In general, a system development process includes a requirements development stage, a design and development stage and a verification stage. A requirement may be characterized as a documented need of how a particular product or service should perform. More particularly, a requirement may be referred to as a statement that identifies the necessary functionalities, attributes, capabilities, characteristics or qualities of a system. Requirements in the form of a requirements specification are used as inputs into the design stages of a system development process to design what elements and functions are necessary for a particular system.
Requirement specifications can be expressed using a variety of languages. These languages may be graphical or textual in nature and may include, without limitation, transition systems (e.g., state machines), event sequence charts (e.g., scenario or sequence diagrams) and structured English language. The system is implemented using software or hardware or both, often using interfaces implemented using sensors to sense the environment (including the user) inputs and actuators to control the hardware. In complex systems, particularly those in which safety is a primary concern, exhaustive testing and verification of the system, is required to ensure that the behavior of the system satisfies the requirements specification of the system.
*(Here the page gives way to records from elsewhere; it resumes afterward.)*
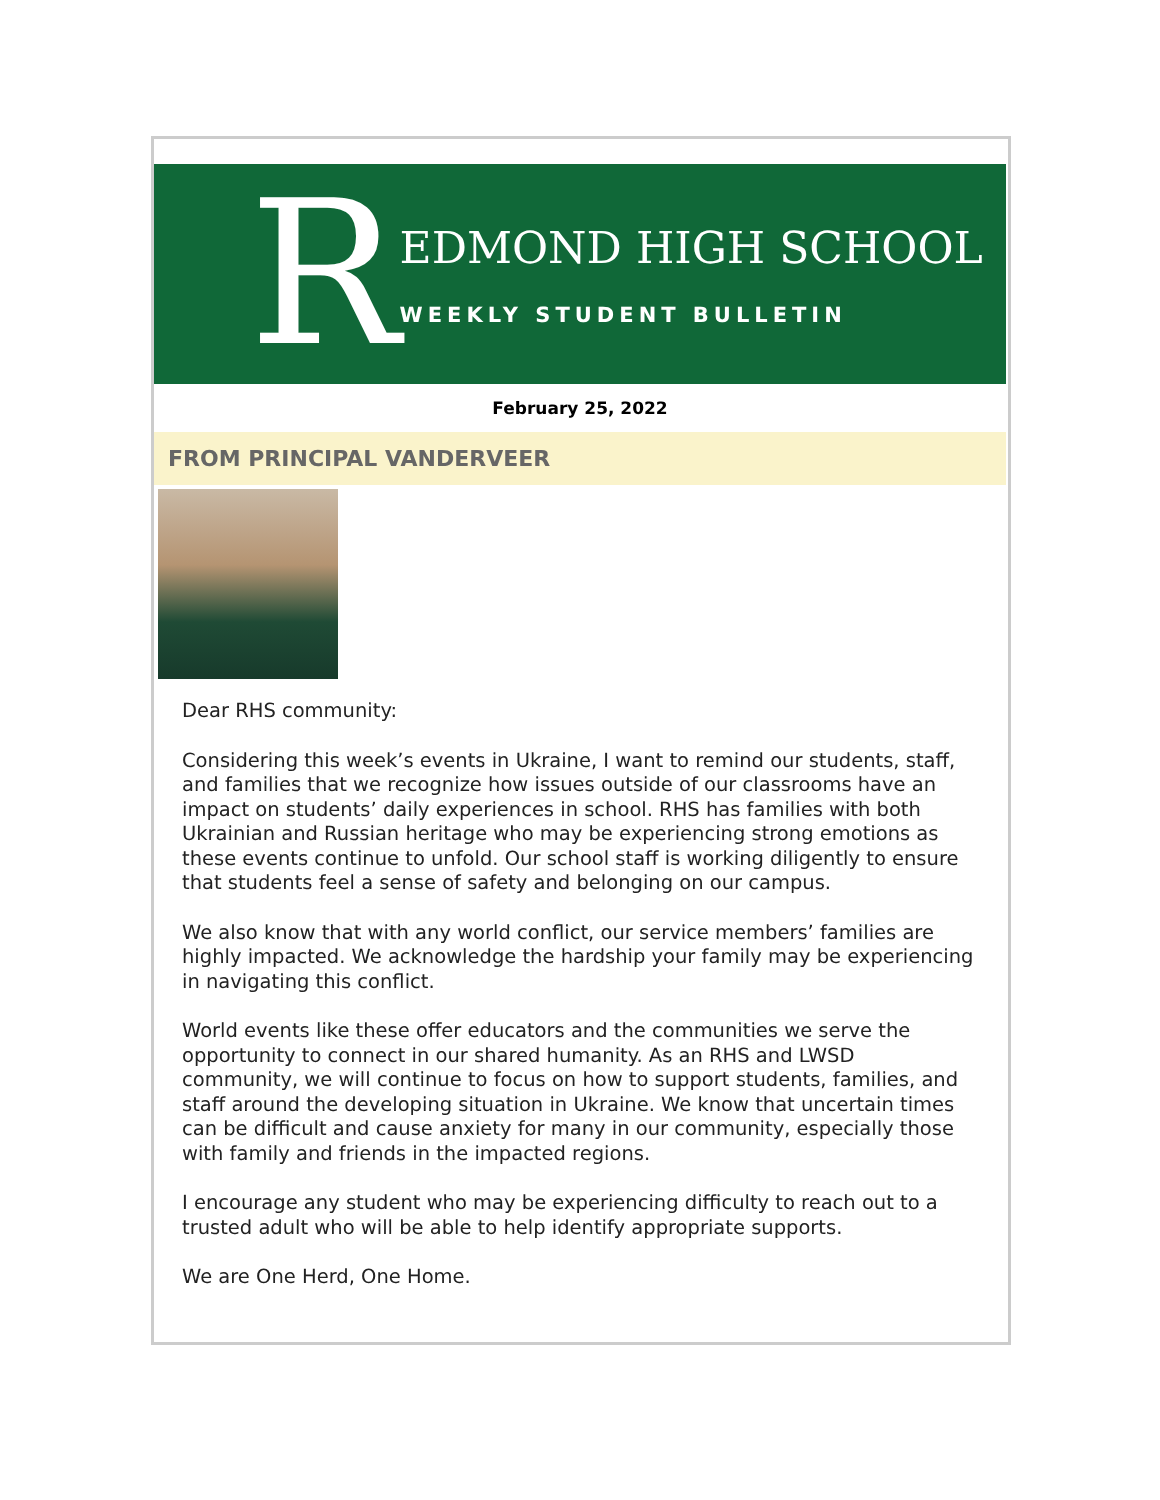R
EDMOND HIGH SCHOOL
WEEKLY STUDENT BULLETIN
February 25, 2022
FROM PRINCIPAL VANDERVEER
Dear RHS community:
Considering this week’s events in Ukraine, I want to remind our students, staff, and families that we recognize how issues outside of our classrooms have an impact on students’ daily experiences in school. RHS has families with both Ukrainian and Russian heritage who may be experiencing strong emotions as these events continue to unfold. Our school staff is working diligently to ensure that students feel a sense of safety and belonging on our campus.
We also know that with any world conflict, our service members’ families are highly impacted. We acknowledge the hardship your family may be experiencing in navigating this conflict.
World events like these offer educators and the communities we serve the opportunity to connect in our shared humanity. As an RHS and LWSD community, we will continue to focus on how to support students, families, and staff around the developing situation in Ukraine. We know that uncertain times can be difficult and cause anxiety for many in our community, especially those with family and friends in the impacted regions.
I encourage any student who may be experiencing difficulty to reach out to a trusted adult who will be able to help identify appropriate supports.
We are One Herd, One Home.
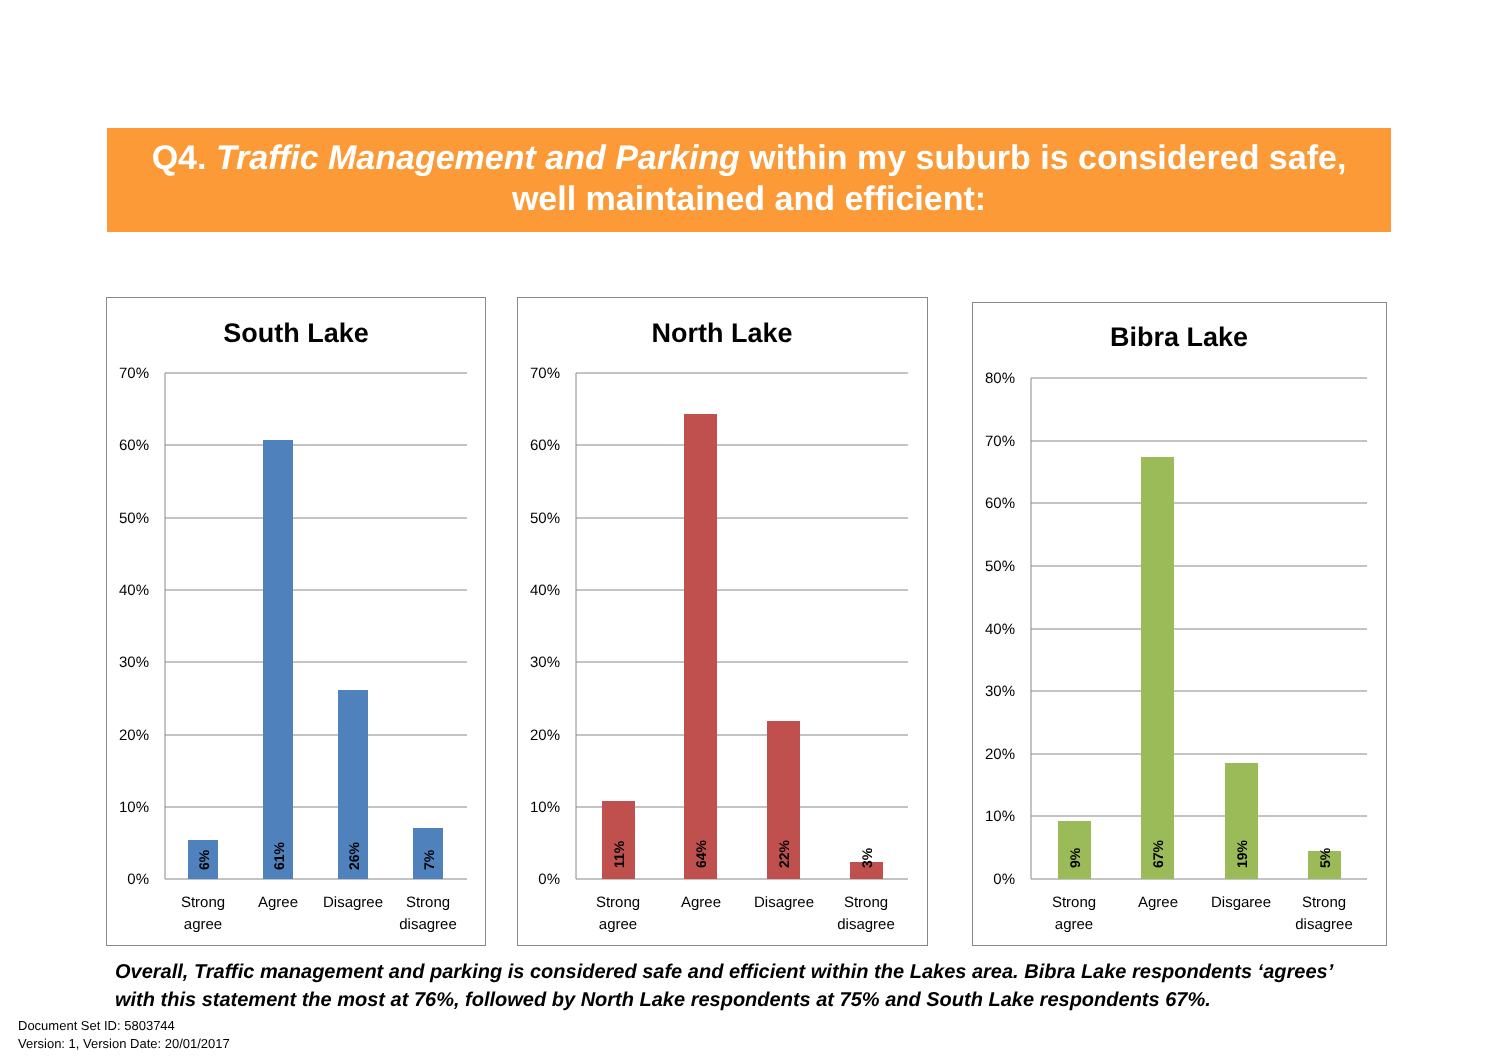Q4. Traffic Management and Parking within my suburb is considered safe,
well maintained and efficient:
South Lake
70%
60%
50%
40%
30%
20%
10%
0%
6%
61%
26%
7%
Strong
agree
Agree
Disagree
Strong
disagree
North Lake
70%
60%
50%
40%
30%
20%
10%
0%
11%
64%
22%
3%
Strong
agree
Agree
Disagree
Strong
disagree
Bibra Lake
80%
70%
60%
50%
40%
30%
20%
10%
0%
9%
67%
19%
5%
Strong
agree
Agree
Disgaree
Strong
disagree
Overall, Traffic management and parking is considered safe and efficient within the Lakes area. Bibra Lake respondents ‘agrees’ with this statement the most at 76%, followed by North Lake respondents at 75% and South Lake respondents 67%.
Document Set ID: 5803744
Version: 1, Version Date: 20/01/2017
A common approach to testing and verifying system is formal verification. Broadly, formal verification is the process of proving or disproving the correctness of intended algorithms underlying a system with respect to a formal specification (also referred to as a property), using a class of state space exploration methods. One formal verification approach is model checking, which is an automatic, systematic, exhaustive exploration of the behaviors of the model. Usually, this includes exploring all states and transitions in the model by using smart and domain-specific abstraction techniques to consider whole groups of states in a single operation and reduce computing time. Implementation techniques include state space enumeration, symbolic state space enumeration, abstract interpretation, symbolic simulation and abstraction refinement. The properties to be verified are often described in a temporal logic, such as linear temporal logic (LTL) or computational tree logic (CTL).
Known formal verification methods are normally applicable only to the models of the system at the design stage, or to the software portion of the systems. Although theoretically possible, models for entire systems can be impossible to implement, or at best, be extremely large so that existing formal methods techniques cannot scale to tackle the resulting large state space. Therefore, testing using simulation of the system is the only way of verifying the system against its requirements specification. However, since the test cases (test inputs to the system and the desired outputs) are written by testers, they usually test only simple specifications. This is because writing test cases for complex temporal specifications is error-prone. In addition, checking the simulation runs against the desired outputs according to complex temporal specifications is also time consuming and error-prone. Thus, there is a need to provide a system and method for automatic formal verification of an executable system that is scalable to any size system.